The problem with sensors is there are a multitude of varieties and can be normally open, normally closed, and/or configurable.

For the most part understanding that the emitter on PNP should be connected to V+, think doubl P as in positive, and the emitter on NPN should be connected to V-, think double N for negative you will not have problems.

Anytime you have to use the wrong sensor i.e. an NPN where a PNP was designed to be you have a problem to begin with.
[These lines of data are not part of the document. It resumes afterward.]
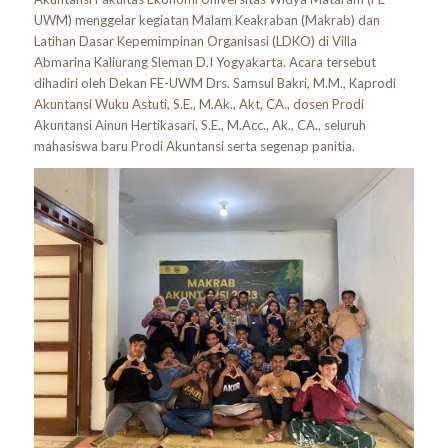
UWM) menggelar kegiatan Malam Keakraban (Makrab) dan
Latihan Dasar Kepemimpinan Organisasi (LDKO) di Villa
Abmarina Kaliurang Sleman D.I Yogyakarta. Acara tersebut
dihadiri oleh Dekan FE-UWM Drs. Samsul Bakri, M.M., Kaprodi
Akuntansi Wuku Astuti, S.E., M.Ak., Akt, CA., dosen Prodi
Akuntansi Ainun Hertikasari, S.E., M.Acc., Ak., CA., seluruh
mahasiswa baru Prodi Akuntansi serta segenap panitia.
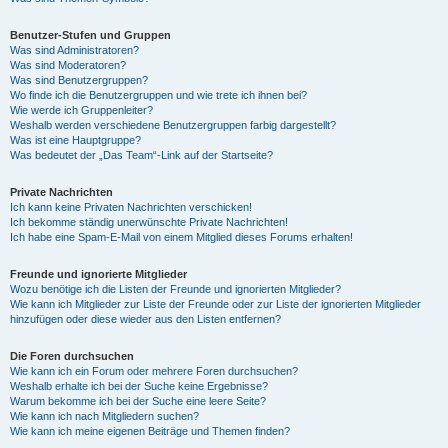
Benutzer-Stufen und Gruppen
Was sind Administratoren?
Was sind Moderatoren?
Was sind Benutzergruppen?
Wo finde ich die Benutzergruppen und wie trete ich ihnen bei?
Wie werde ich Gruppenleiter?
Weshalb werden verschiedene Benutzergruppen farbig dargestellt?
Was ist eine Hauptgruppe?
Was bedeutet der „Das Team“-Link auf der Startseite?
Private Nachrichten
Ich kann keine Privaten Nachrichten verschicken!
Ich bekomme ständig unerwünschte Private Nachrichten!
Ich habe eine Spam-E-Mail von einem Mitglied dieses Forums erhalten!
Freunde und ignorierte Mitglieder
Wozu benötige ich die Listen der Freunde und ignorierten Mitglieder?
Wie kann ich Mitglieder zur Liste der Freunde oder zur Liste der ignorierten Mitglieder
hinzufügen oder diese wieder aus den Listen entfernen?
Die Foren durchsuchen
Wie kann ich ein Forum oder mehrere Foren durchsuchen?
Weshalb erhalte ich bei der Suche keine Ergebnisse?
Warum bekomme ich bei der Suche eine leere Seite?
Wie kann ich nach Mitgliedern suchen?
Wie kann ich meine eigenen Beiträge und Themen finden?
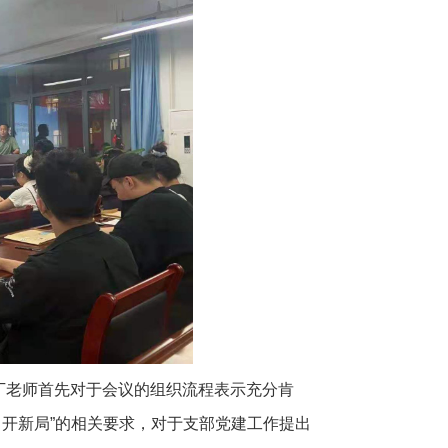
丁老师首先对于会议的组织流程表示充分肯
 开新局”的相关要求，对于支部党建工作提出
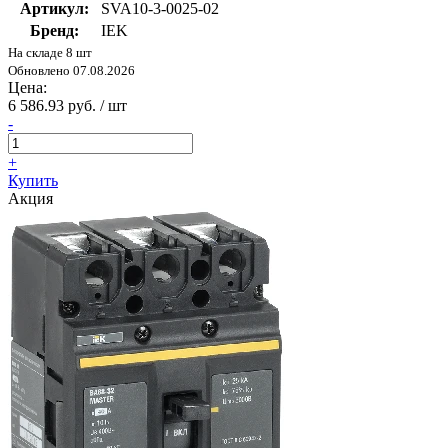
Артикул:
SVA10-3-0025-02
Бренд:
IEK
На складе 8 шт
Обновлено 07.08.2026
Цена:
6 586.93 руб. / шт
-
+
Купить
Акция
Here are basics for using a pull up/down resistor. http://www.seattlerobotics.org/encoder/mar97/basics.html

Also may help to take a look at the different sensors available, I offered this before: http://mysick.com/partnerPortal/eCat.aspx?go=FinderSearch&Cat=Gus&At=Fa&Cult=English&FamilyID=242&List=1&Category=Produktfinder&Selections=4969%2c5489

There are other sites that offer more information:
http://www.balluff.com/NR/rdonlyres/E5FE86F8-9E1F-4022-92B6-B0284B1E61AA/0/Plc_inpu.pdf

http://www.balluff.com/Balluff/Website/Templates/Searches/TechnicalReferenceSearch.aspx?NRMODE=Published&NRNODEGUID=%7bD38D9840-513A-4B7F-A516-2063E3844402%7d&NRORIGINALURL=%2fBalluff%2fus%2fProductsChannel%2fTech%2bRef%2f%3fmenuLevel%3d2&NRCACHEHINT=Guest&menuLevel=2

http://www.turck-usa.com/Support/Technical_Information.htm

 

[magdyfayad]

Thanks ALL

This site : http://www.turck-usa.com/Support/Technical_Information.htm

the above site is useful

 

[RoTaTech]

When using 3 wire sensors the Black is always the output.

Not always. If one has worked with sensors long enough, one may remember the old (North American standard?) Red = +Vcc, Black = Common, White = signal

 

[rsdoran]

Not always. If one has worked with sensors long enough, one may remember the old (North American standard?) Red = +Vcc, Black = Common, White = signal

My answer was in reference to a question the OP originally asked but either edited or I imagined it, do not see it now so not sure BUT originally it was asked what happens with a 3 wire when you swap the wires around i.e. brown and blue or black and brown, something along those lines.